Intrinsically an insignificant personality, Sebastian had a high position in the independent kingdoms of Spain and Portugal, holding offices in both.
He was born in Rio de Janeiro in 1813 as the only child of Infanta Teresa, Princess of Beira and Infante Pedro Carlos of Spain and Portugal. His mother was the eldest daughter of King John VI of Portugal (and also a granddaughter of King Charles IV of Spain); and his father, who died before Sebastian was born, was a male-line grandson of King Charles III of Spain as well as a female-line grandson of the Queen regnant Maria I of Portugal and Brazil. Sebastian was soon granted the title of Infante of Portugal and Brazil. However, because he was quite a distant descendant (great-grandson) in male line of any Spanish monarch, he was not Infante of Spain from birth.
However in 1824 he was granted also the style of Infante of Spain by his maternal granduncle King Ferdinand VII of Spain.
In Portugal, the country was in effective civil war since 1826, when "usurper-king" Miguel I of Portugal and his elder brother Pedro IV of Portugal (both were uncles to Sebastian) battled, until 1834.

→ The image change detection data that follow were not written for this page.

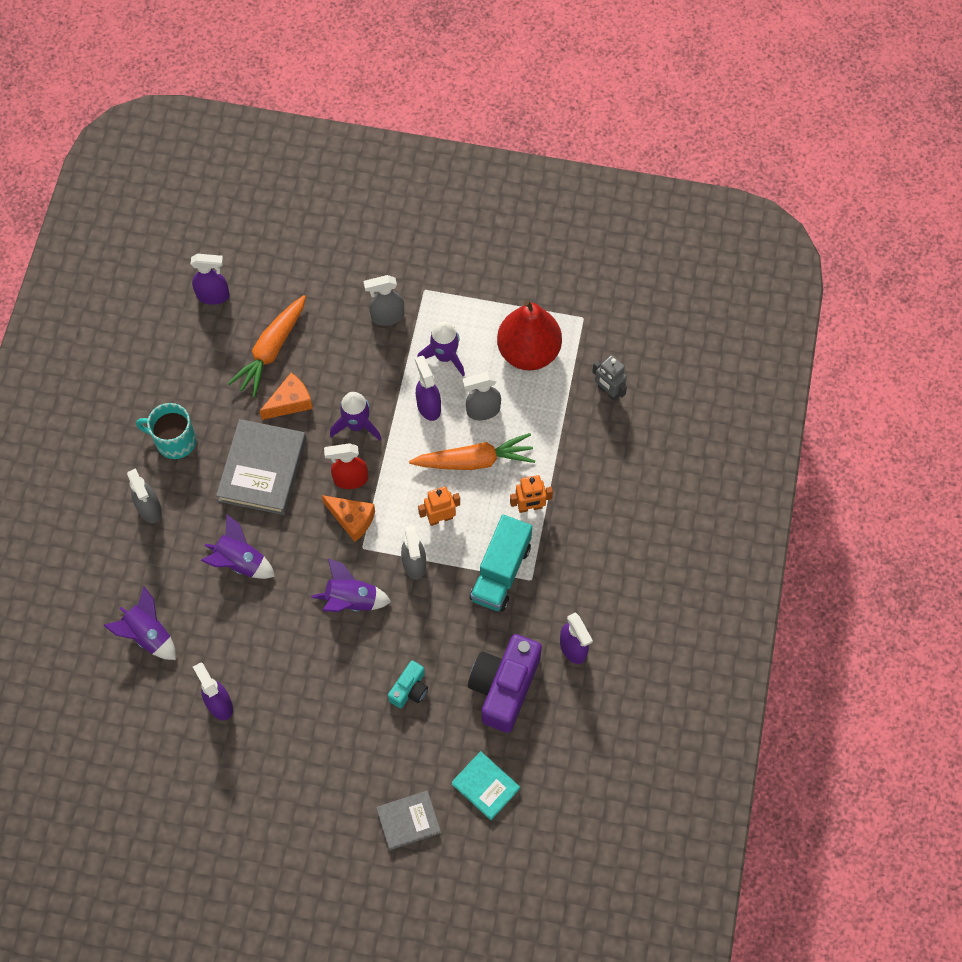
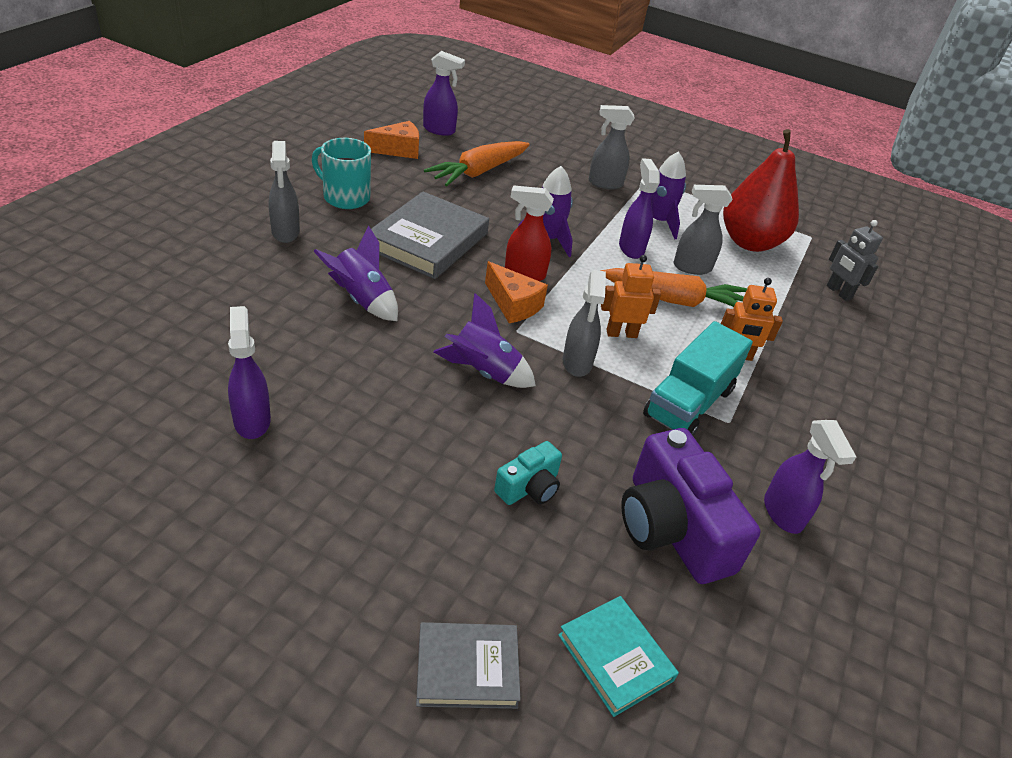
camera: 10 degrees right, 25 degrees down
purple rocket [103,587,176,660] -> none
orange cheese [259,373,313,420] -> orange cheese moved to [364,121,419,159]
purple camera [468,634,542,733] -> purple camera turned 60 degrees counterclockwise [621,428,760,584]

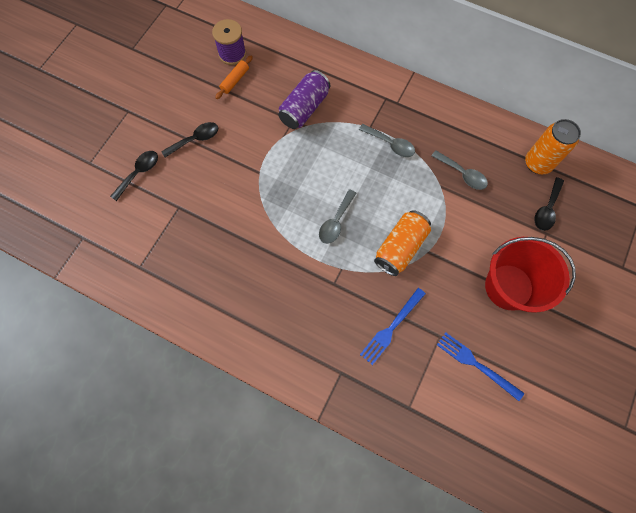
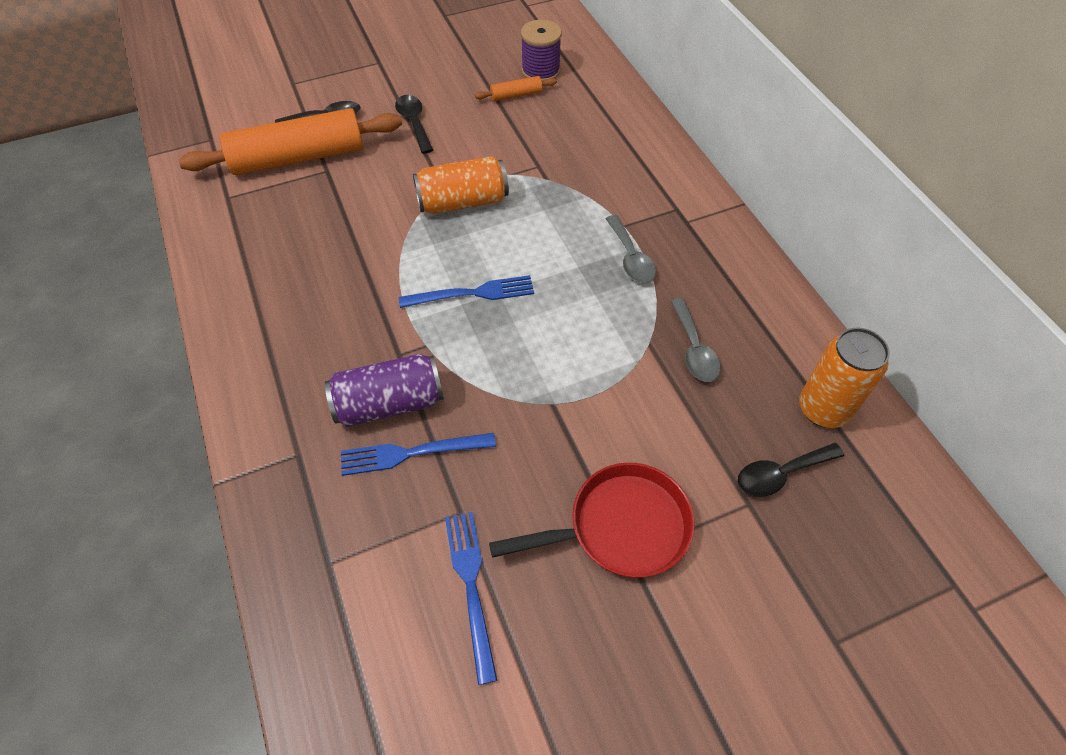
camera: 40 degrees right, 15 degrees down
black spoon [161,122,218,158] -> black spoon turned 120 degrees counterclockwise [395,95,433,154]
purple can [278,70,330,129] -> purple can moved to [325,354,444,427]
grey spoon [319,189,357,244] -> blue fork [399,275,534,308]
orange can [374,210,431,276] -> orange can moved to [413,156,509,214]
red bucket [485,237,576,313] -> red pan [489,463,695,578]
none -> orange rolling pin [179,108,402,175]

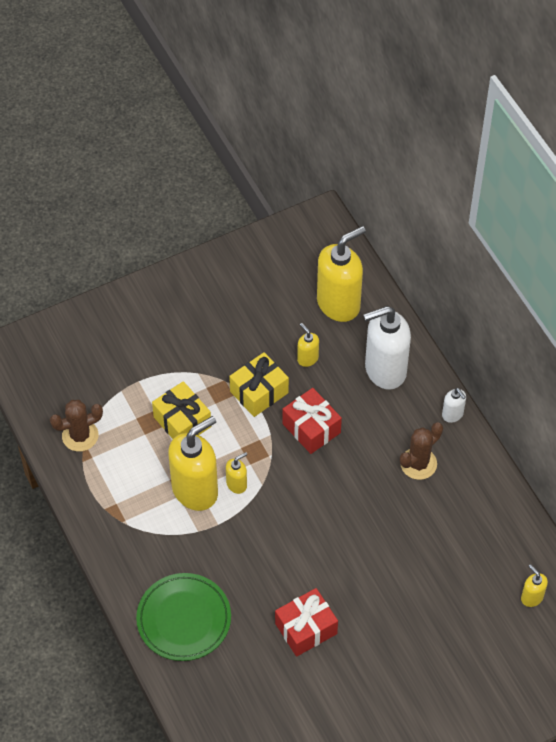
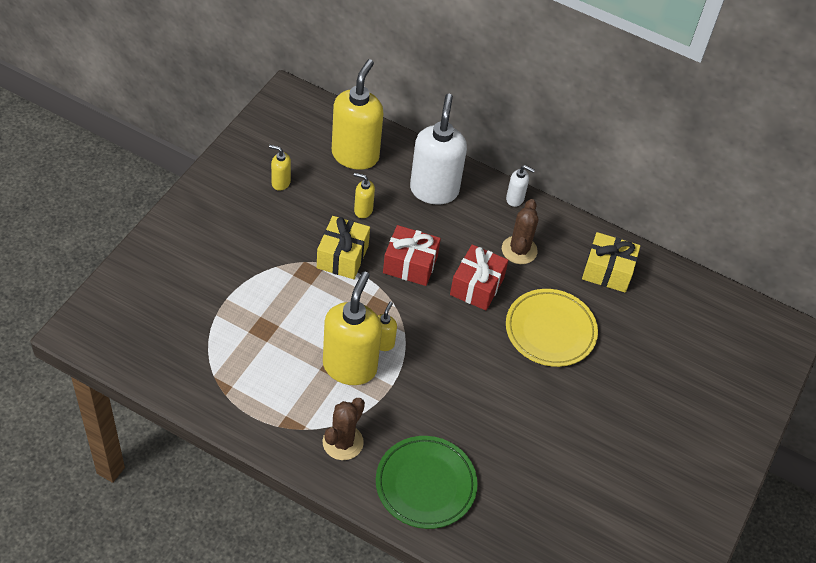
camera: 40 degrees left, 5 degrees down
brown cactus [50,400,103,451] -> brown cactus moved to [323,398,365,460]
yellow gift [152,381,211,439] -> yellow gift moved to [582,232,640,293]
red gift [275,588,338,657] -> red gift moved to [450,244,508,310]
white soap dispenser [363,306,411,390] -> white soap dispenser turned 150 degrees clockwise [410,94,467,205]
yellow soap dispenser [521,564,548,607] -> yellow soap dispenser moved to [269,145,291,191]
none -> yellow plate [506,289,598,367]

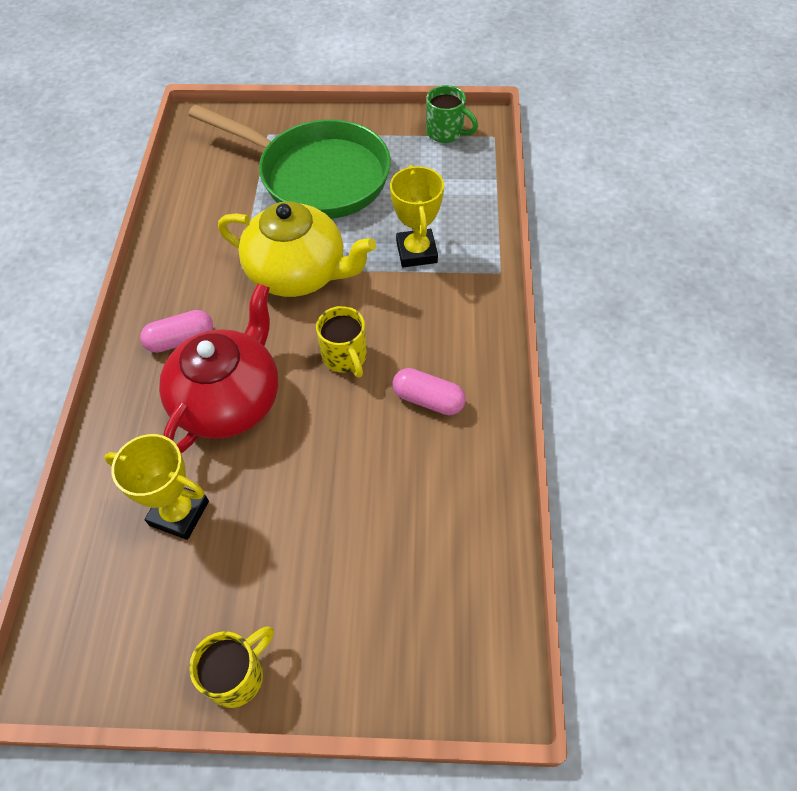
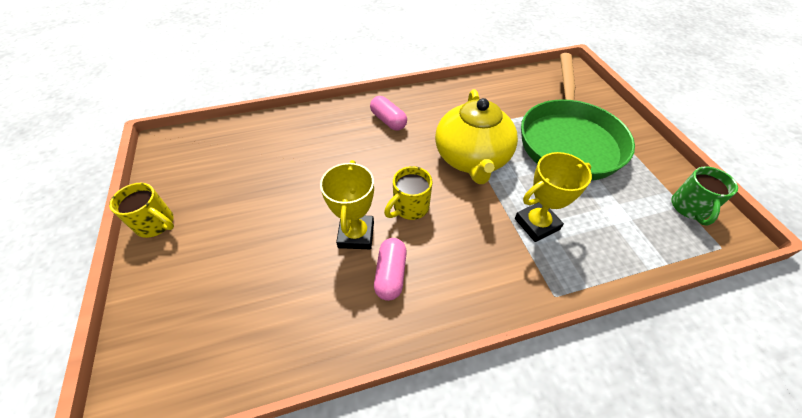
camera: 70 degrees right, 5 degrees down
yellow trophy [104,434,209,540] -> yellow trophy moved to [320,160,374,249]
red teapot [159,283,278,453] -> none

Sebastian's mother remarried two decades later, in 1838, her uncle, Infante Carlos, Count of Molina, the first Carlist pretender of Spain. Teresa had been Carlist supporter since the succession dispute started in 1833, and spent her time in Carlist camp, usually in northern Spain.
Firstly Sebastian was married to his cousin Princess Maria Cristina of the Two Sicilies but the marriage, which lasted several decades, remained childless.
On 15 January 1837, in midst of the First Carlist War, the then 23-year-old Sebastian was excluded, by law of the Cortes, ratified by royal decree of Regent Maria Christina, from the Spanish succession, on grounds of him being rebel against Isabella II of Spain with don Carlos' rebellion. Sebastian was also declared to be stripped from his Spanish titles and status as a dynast.
The same exclusion was legislated also to don Carlos, Carlos' sons, and Sebastian's uncle the deposed Miguel I of Portugal, as well as to Sebastian's mother Teresa.
Much later, in 1859, Sebastian was restored to his Spanish titles, in conjunction with his second marriage.
When widowed at the age of 50, he remarried on 19 November 1860, this time to his cousin Infanta Maria Cristina of Spain, decades his junior. They produced three surviving sons, who were granted own dukedoms each.
The last head one of these branches, the duke of Hernani, adopted in 1970's their distant cousin, Infanta Margarita of Spain, Duchess of Soria who thus became the next and current Duchess of Hernani.